Friday, October 8, 2010
It’s amazing how sitting in a warm dusky pasture with all your favorite ponies can change your perspective. I have had a very hectic week, well, few weeks to be exact. I have been stressing up one side and down the other, with little room to breathe. Do you ever notice how all the crap just stays with you? I knew that at the end of the week the only thing I needed was a nice relaxing ride with Lucy. Even though I was hoping that the ride itself would relax me, what I did was take into the ride all the accumulated stress over the past weeks. I knew what I needed was to relax, but what I did was “work”.

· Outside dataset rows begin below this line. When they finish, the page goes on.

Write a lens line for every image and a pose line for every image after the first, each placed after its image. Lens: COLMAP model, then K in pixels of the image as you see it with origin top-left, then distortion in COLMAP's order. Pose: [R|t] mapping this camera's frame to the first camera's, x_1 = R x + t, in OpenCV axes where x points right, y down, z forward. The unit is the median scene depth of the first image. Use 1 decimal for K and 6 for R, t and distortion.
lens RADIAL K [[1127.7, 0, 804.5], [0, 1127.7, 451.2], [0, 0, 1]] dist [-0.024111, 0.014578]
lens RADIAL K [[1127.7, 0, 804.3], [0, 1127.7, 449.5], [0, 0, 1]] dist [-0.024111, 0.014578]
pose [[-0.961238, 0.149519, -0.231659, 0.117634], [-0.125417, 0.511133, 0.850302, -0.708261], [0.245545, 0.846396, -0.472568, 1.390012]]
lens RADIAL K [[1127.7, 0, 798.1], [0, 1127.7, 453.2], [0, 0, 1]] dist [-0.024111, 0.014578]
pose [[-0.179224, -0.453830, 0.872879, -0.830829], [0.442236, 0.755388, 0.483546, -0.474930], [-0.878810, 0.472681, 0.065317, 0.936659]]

Both people and horses are constantly using their brains. People, however, have language, which tends to get things all mixed up. Horses are constantly aware of their surroundings and each other. Humans are constantly caught up in their thinking about things, creating meaning and stories about the things that they are aware of. Horses must be ever present, living in the moment, for their own survival. They are never not “smelling the roses.” Humans, however have the tendency to allow stress to make the things we enjoy doing feel like work. Today, after recognizing my horses suggestion that it was much more enjoyable to hang with your friends and munch grass than stress out, I was able to set aside my direct line thinking and do my favorite thing, lay down in the pasture in the sun, my friends grazing around me and nuzzling me. But even this didn’t really relax me for a while. Why? Because I couldn’t turn my brain off.
Our brains have many circuits, paths, wires, hardware, and software. And just like computers, they will do as they are programmed to do. They can also be reprogrammed. Stress is one of those miserable viruses that gets in our brains and eats away at the RAM. Alright, enough with the computer references, you get the idea. But how do you deal with a over productive, rarely present brain? The trick is to slow down, turn off, reboot. Call it awareness, mindfulness, meditation, or stopping to smell the roses. Pay attention!

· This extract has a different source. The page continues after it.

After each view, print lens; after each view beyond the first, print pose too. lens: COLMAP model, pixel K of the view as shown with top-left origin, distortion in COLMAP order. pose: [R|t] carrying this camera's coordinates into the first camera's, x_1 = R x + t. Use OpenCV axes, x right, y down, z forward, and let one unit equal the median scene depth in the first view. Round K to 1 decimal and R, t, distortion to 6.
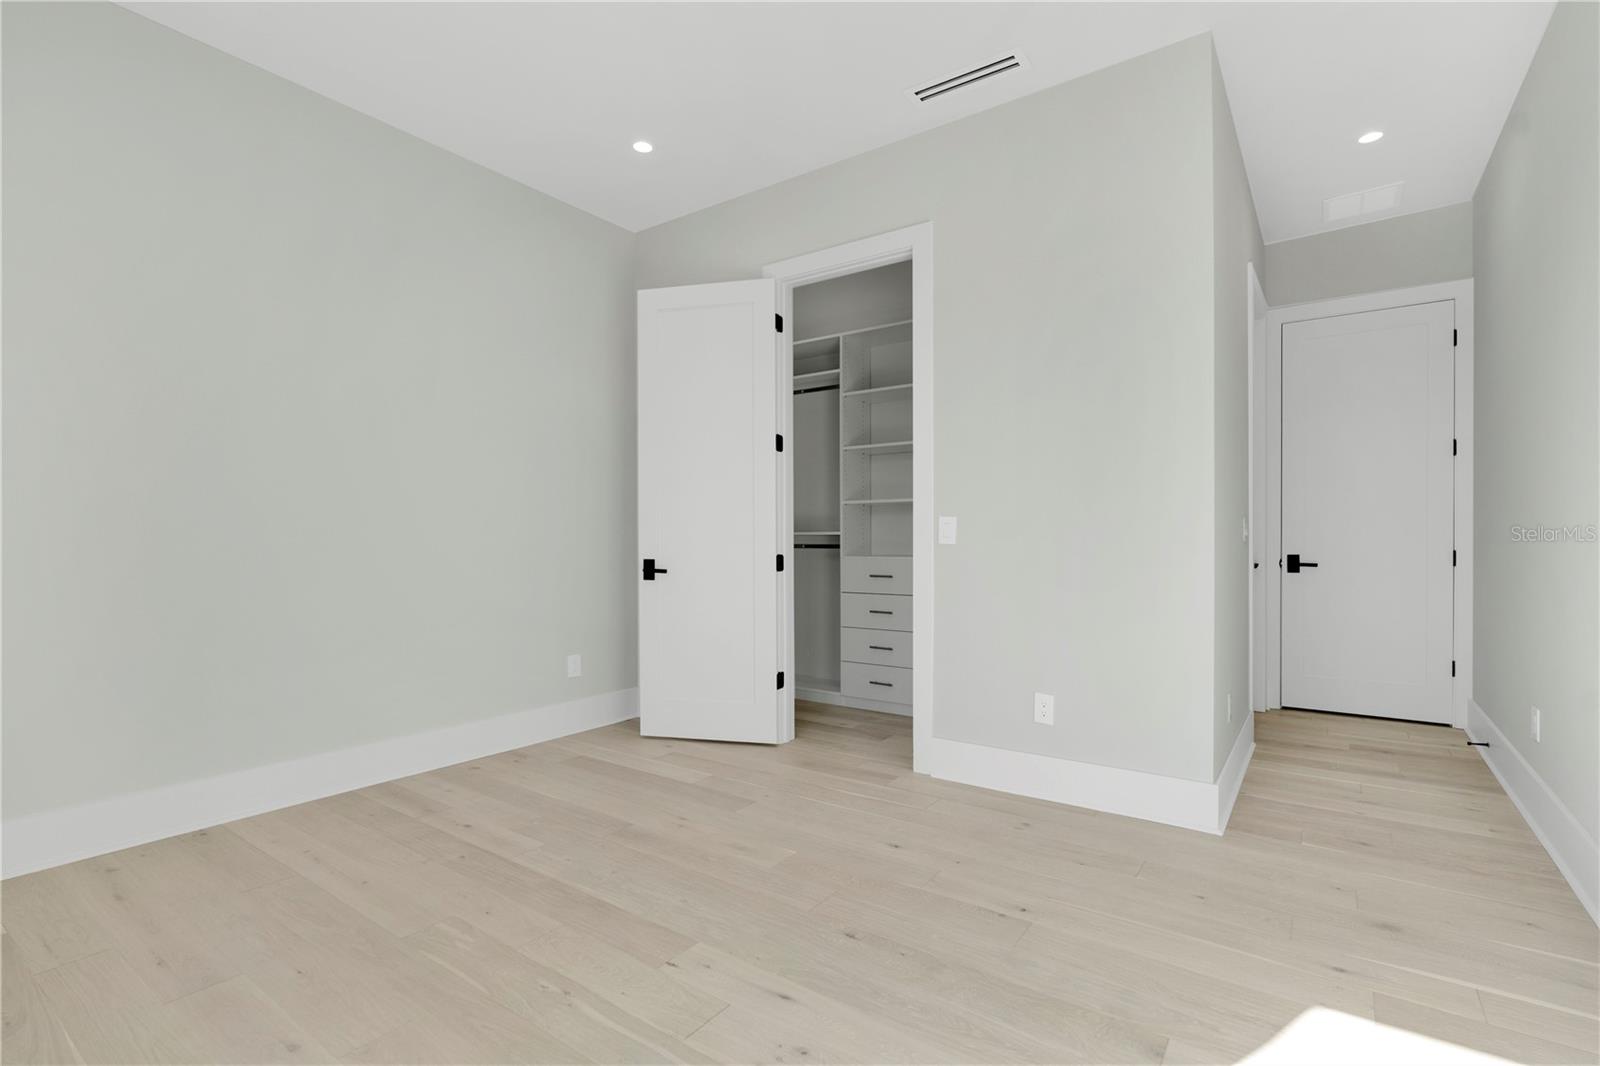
lens RADIAL K [[727.7, 0, 791.5], [0, 727.7, 528.9], [0, 0, 1]] dist [-0.003841, -0.000065]
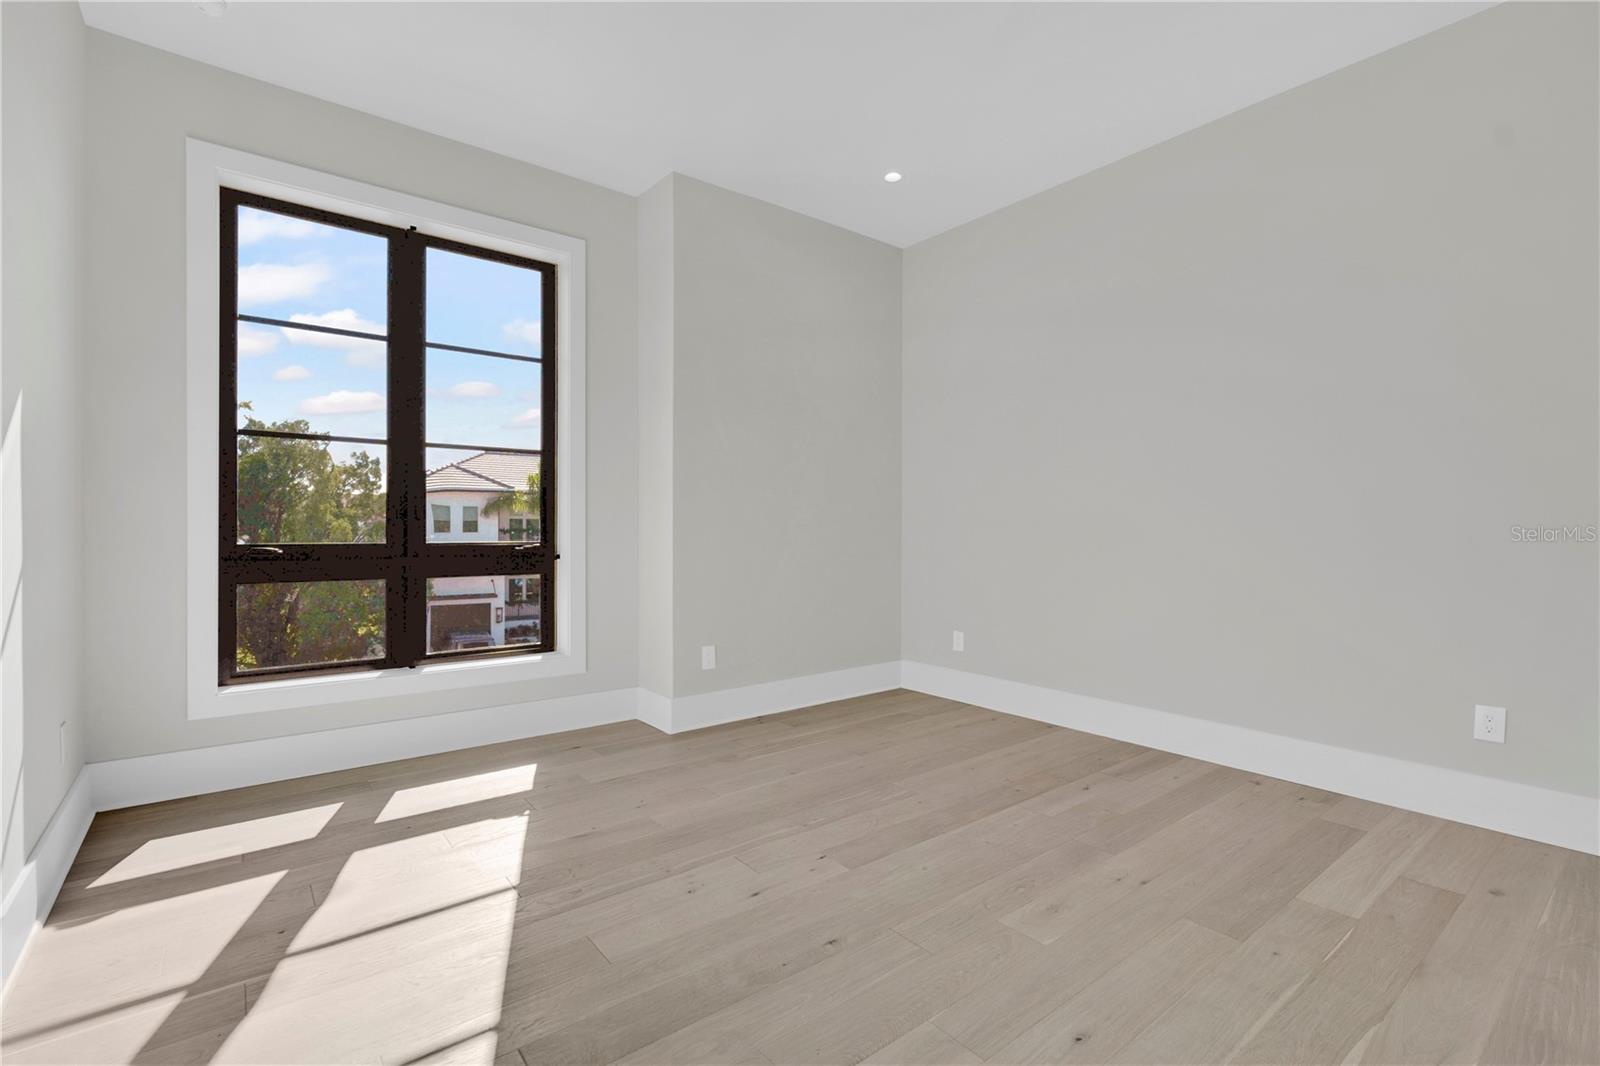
lens RADIAL K [[727.7, 0, 791.5], [0, 727.7, 528.9], [0, 0, 1]] dist [-0.003841, -0.000065]
pose [[-0.266466, 0.002571, -0.963841, 0.668153], [0.008903, 0.999960, 0.000206, 0.014917], [0.963803, -0.008527, -0.266478, 0.805690]]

As I sat in the pasture, what it took to relax me was simply feeling the sun..... no, really feeling it. Being present to the flight of the birds and bugs. Focusing for a moment on a single blade of grass. And as I did this, I felt my heart rate drop, and my breathing steady. I felt happier and more energetic. Awareness and mindfulness is a practice. Perhaps meditation sounds too serious to you. You can meditate any moment of any day. Take a few minutes to simply notice your breathing. Tune in to a particular noise you hear. Focus on something you love. Simply do these things, do not allow your thoughts to get in the way. Awareness is about being physically and mentally connected to a thing, without thoughts and language. It is instinctual.
As we become present to things around us, we become present to ourselves. When we become present to ourselves, we can take care of ourselves (and our herd). We then place ourselves in a position to get what we want out of life, instead of living in an unaware, stressed out, angry, confused body.